Session:

Session 325: Accurately Tracking Resiliency and Disconnections Using a Somatic Focus

Saturday, October 3rd
1:30pm5:00pm

Advanced, Intermediate, Introductory

About the Session

Session Description:

Therapy is more effective when we assess our clients’ “resiliency” accurately at each moment. The more acutely the therapist tracks subtle shifts to more hyper- and hypo-arousal, the closer the therapy can focus on problematic dynamics that cause our clients to disconnect. Somatic signs lead us into non-verbal processes, as do numerous other indicators of client disconnection from full presence. These crucial “non-presenting problems” strongly impact therapy. Tracking “disconnections” guides us into our clients’ process: somatic bracing, incongruities (smiling when sad), rhetorical questions, collapsing, vagueness, interrupting self, wishing/hoping, signs of sympathetic and dorsal vagal activation, shifts in contact, and more.

Learning Objective 1

Participants will be able to describe the “window of tolerance” and how they can use it as an active lens to assess moment-by-moment resiliency in their clients.

Learning Objective 2

Participants will be able to describe 3 ways to track resiliency somatically, and implications for pacing the sessions from that data.
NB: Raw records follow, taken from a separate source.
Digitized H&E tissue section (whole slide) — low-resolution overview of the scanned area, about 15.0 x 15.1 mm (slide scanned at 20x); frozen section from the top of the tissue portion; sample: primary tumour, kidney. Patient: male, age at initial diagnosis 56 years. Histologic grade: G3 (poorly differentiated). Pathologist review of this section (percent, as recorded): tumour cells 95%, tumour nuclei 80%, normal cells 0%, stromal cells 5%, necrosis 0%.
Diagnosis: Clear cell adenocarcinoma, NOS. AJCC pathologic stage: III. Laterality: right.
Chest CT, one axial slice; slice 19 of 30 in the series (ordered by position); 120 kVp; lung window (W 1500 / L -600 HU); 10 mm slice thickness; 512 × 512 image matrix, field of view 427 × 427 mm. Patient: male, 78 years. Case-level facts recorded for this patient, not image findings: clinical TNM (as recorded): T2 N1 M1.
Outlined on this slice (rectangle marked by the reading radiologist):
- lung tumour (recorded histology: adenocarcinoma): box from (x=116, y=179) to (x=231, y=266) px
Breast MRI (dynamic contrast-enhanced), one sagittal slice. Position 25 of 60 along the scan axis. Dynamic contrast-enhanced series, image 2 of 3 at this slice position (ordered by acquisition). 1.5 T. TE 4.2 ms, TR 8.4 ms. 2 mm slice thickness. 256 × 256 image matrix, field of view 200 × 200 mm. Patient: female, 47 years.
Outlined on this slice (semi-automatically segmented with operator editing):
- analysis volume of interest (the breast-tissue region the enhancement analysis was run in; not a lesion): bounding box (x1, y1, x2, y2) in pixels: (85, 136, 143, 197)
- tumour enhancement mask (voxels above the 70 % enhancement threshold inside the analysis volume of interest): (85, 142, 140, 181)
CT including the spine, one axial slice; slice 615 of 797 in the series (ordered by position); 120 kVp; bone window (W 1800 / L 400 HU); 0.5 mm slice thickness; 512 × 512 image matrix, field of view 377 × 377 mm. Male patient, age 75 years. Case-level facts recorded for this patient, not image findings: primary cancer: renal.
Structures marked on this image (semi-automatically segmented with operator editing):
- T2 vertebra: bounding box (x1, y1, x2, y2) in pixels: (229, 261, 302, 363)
This includes the acute assessment of when to use bilateral stimulation, and when not to, in order to stabilize the therapy.

Learning Objective 3

Participants will be able to identify 3 signs of how clients “disconnect” during sessions, and interventions to make the process more explicit so awareness of the activation is tolerable for reprocessing.

Learning Objective 4

Participants will be able to identify 3 signs of “subtle dissociation” observable from close somatic and nervous system tracking, and describe options for how to target the dissociative process itself.